Pengurus Pusat Gerakan Nasional Ayo Mondok (GNAM) bersama Perhimpunan Dokter Nahdlatul Ulama (PDNU) menegaskan, keselamatan santri harus menjadi prioritas utama dalam pengelolaan pesantren.
“Musibah di Buduran adalah alarm keras bagi kita semua. Pesantren tidak bisa berjalan sendiri dalam menghadapi risiko. Diperlukan kesadaran kolektif dan kolaborasi lintas pihak,” ujar Dr. Hisnindarsyah, pengurus GNAM sekaligus PDNU, Kamis (2/10/2025).

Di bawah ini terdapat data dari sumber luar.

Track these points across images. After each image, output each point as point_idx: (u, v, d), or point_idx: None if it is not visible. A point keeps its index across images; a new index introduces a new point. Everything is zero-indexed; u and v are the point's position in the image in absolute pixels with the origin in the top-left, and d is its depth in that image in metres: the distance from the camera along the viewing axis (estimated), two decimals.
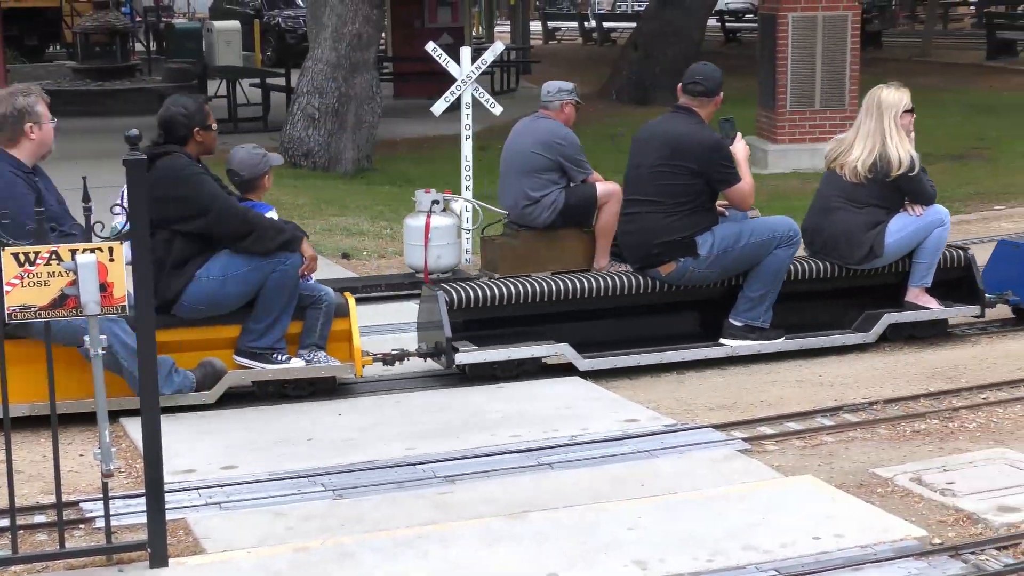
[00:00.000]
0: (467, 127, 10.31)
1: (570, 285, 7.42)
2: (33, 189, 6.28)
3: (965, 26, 44.16)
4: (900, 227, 7.81)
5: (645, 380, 7.18)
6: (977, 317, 8.00)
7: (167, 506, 4.74)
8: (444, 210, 9.33)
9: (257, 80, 20.65)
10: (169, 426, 5.38)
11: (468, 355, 7.07)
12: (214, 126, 6.92)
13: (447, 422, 6.36)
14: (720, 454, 5.88)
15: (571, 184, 8.72)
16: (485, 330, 7.29)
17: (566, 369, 7.20)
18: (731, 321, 7.59)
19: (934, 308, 7.89)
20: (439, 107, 10.12)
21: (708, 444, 5.99)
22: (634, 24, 29.76)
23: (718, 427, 6.20)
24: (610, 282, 7.53)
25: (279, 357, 6.78)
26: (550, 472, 5.66)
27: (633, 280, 7.59)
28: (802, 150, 15.72)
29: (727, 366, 7.43)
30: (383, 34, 21.78)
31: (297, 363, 6.82)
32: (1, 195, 6.15)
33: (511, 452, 5.87)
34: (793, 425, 6.29)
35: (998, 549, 4.77)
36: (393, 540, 4.86)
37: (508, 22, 33.45)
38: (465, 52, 10.24)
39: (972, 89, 24.93)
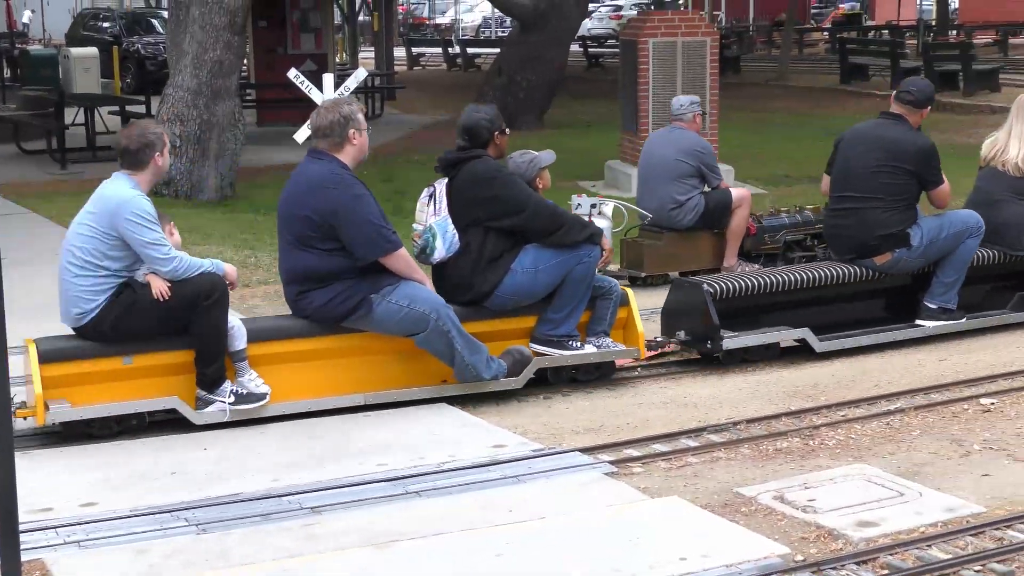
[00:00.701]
0: None
1: (809, 276, 8.31)
2: None
3: (820, 51, 45.21)
4: None
5: (512, 405, 7.19)
6: None
7: (22, 546, 4.61)
8: (599, 213, 9.76)
9: (116, 108, 20.31)
10: (25, 463, 5.25)
11: (731, 341, 7.80)
12: (508, 131, 7.69)
13: (314, 452, 6.30)
14: (587, 478, 5.90)
15: (708, 189, 10.16)
16: (724, 320, 7.93)
17: (437, 400, 7.19)
18: (927, 304, 8.48)
19: None
20: (302, 134, 10.07)
21: (575, 468, 6.01)
22: (498, 50, 29.91)
23: (585, 451, 6.23)
24: (835, 272, 8.40)
25: (574, 344, 7.43)
26: (418, 500, 5.63)
27: (851, 270, 8.44)
28: None
29: (594, 390, 7.47)
30: (245, 61, 21.56)
31: (590, 349, 7.47)
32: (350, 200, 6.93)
33: (378, 481, 5.83)
34: (659, 447, 6.35)
35: (858, 564, 4.86)
36: (257, 574, 4.79)
37: (372, 48, 33.39)
38: (328, 79, 10.22)
39: (828, 112, 25.51)
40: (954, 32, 45.86)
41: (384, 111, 26.04)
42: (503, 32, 46.17)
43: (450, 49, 41.02)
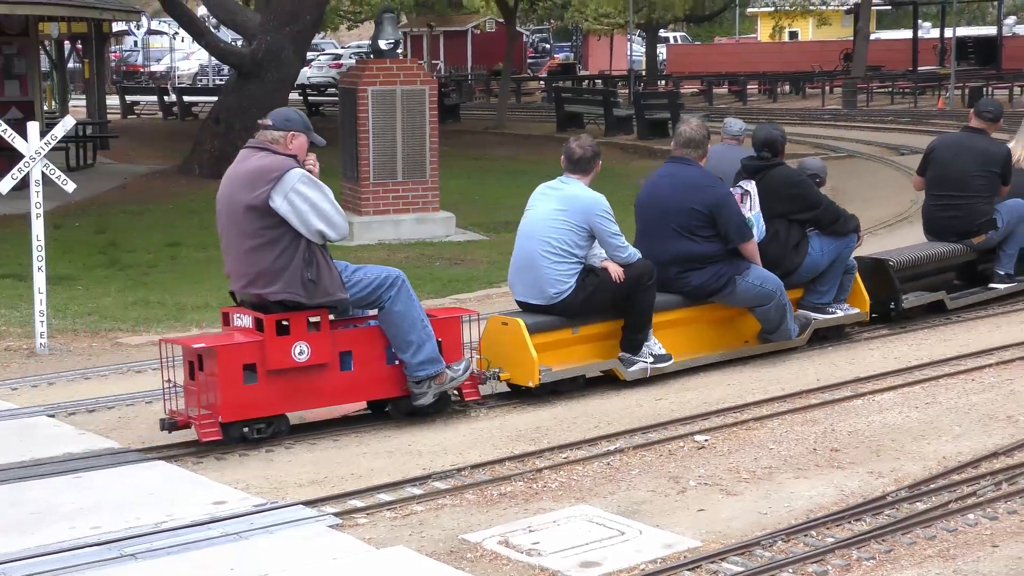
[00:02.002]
0: (37, 205, 9.85)
1: (945, 249, 10.66)
2: None
3: (537, 100, 46.32)
4: None
5: (233, 460, 7.01)
6: None
7: None
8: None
9: None
10: None
11: (915, 299, 10.15)
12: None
13: (20, 517, 5.99)
14: (311, 531, 5.80)
15: None
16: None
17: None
18: (997, 271, 10.80)
19: None
20: (6, 185, 9.65)
21: (299, 522, 5.90)
22: (215, 98, 29.46)
23: (308, 503, 6.12)
24: (951, 250, 10.69)
25: (832, 309, 9.48)
26: (134, 563, 5.41)
27: (958, 247, 10.72)
28: (386, 221, 15.96)
29: (318, 439, 7.36)
30: None
31: (839, 312, 9.52)
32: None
33: (91, 545, 5.58)
34: (384, 496, 6.29)
35: None
36: None
37: (84, 96, 32.41)
38: (33, 127, 9.82)
39: (545, 159, 26.04)
40: (663, 81, 47.70)
41: (96, 160, 25.30)
42: (220, 80, 45.52)
43: (166, 97, 40.22)
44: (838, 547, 5.42)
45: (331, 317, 7.35)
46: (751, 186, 9.17)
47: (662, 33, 60.52)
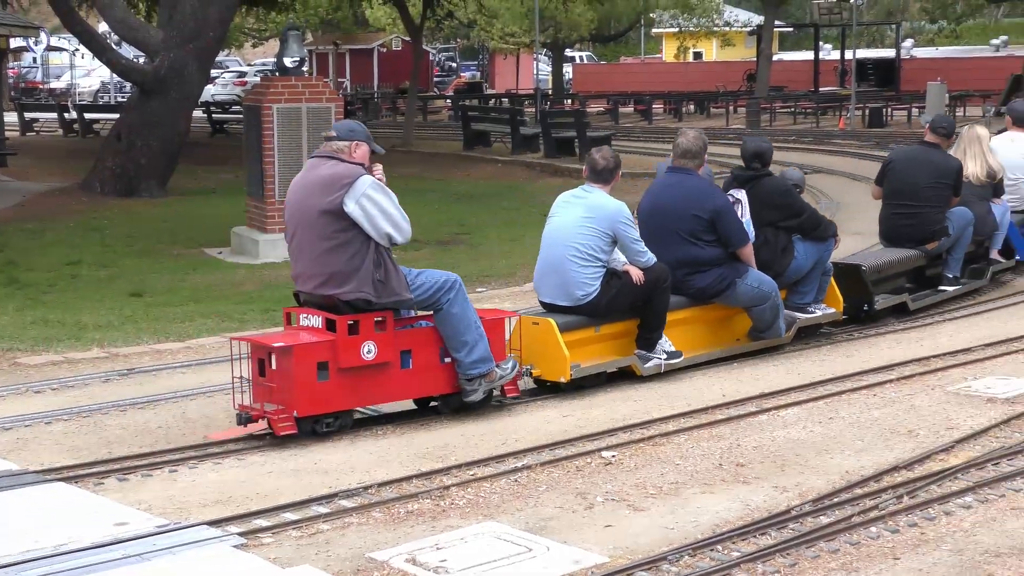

Mitigasi Risiko: Dari Bangunan hingga Kesehatan Santri
Menurutnya, mitigasi risiko di pesantren harus dimulai dari identifikasi bahaya. Mulai dari struktur bangunan yang rapuh, kabel listrik semrawut, sanitasi buruk, risiko bencana alam, hingga persoalan sosial-psikologis santri akibat over kapasitas.
“Setelah itu, perlu analisis dan prioritas. Mana yang paling membahayakan jiwa harus ditangani segera, meski dengan dana terbatas. Prinsipnya, nyawa santri nomor satu,” tegas Hisnindarsyah.
Langkah berikutnya adalah penerapan solusi konkret, seperti renovasi bangunan, penyediaan alat pemadam api, jalur evakuasi, serta pelatihan tanggap darurat bagi santri dan pengurus. Evaluasi rutin juga wajib dilakukan, misalnya dengan membentuk satgas mitigasi di pesantren.
Hisnindarsyah menekankan, mayoritas pesantren dibangun secara swadaya dengan keterbatasan anggaran. Karena itu, dukungan pemerintah, kampus, ormas, dan media sangat penting.
“Pemerintah bisa membuat kebijakan pengawasan keselamatan, kampus memberi pendampingan teknis, sementara ormas dan media bisa mendorong advokasi serta edukasi publik,” jelasnya.
Sebagai tindak lanjut tragedi Buduran, GNAM dan PDNU membentuk Posko Peduli Khoziny. Posko ini difokuskan untuk trauma healing bagi santri, pendampingan komunikasi publik, advokasi hukum, serta pembentukan media center agar arus informasi terkendali.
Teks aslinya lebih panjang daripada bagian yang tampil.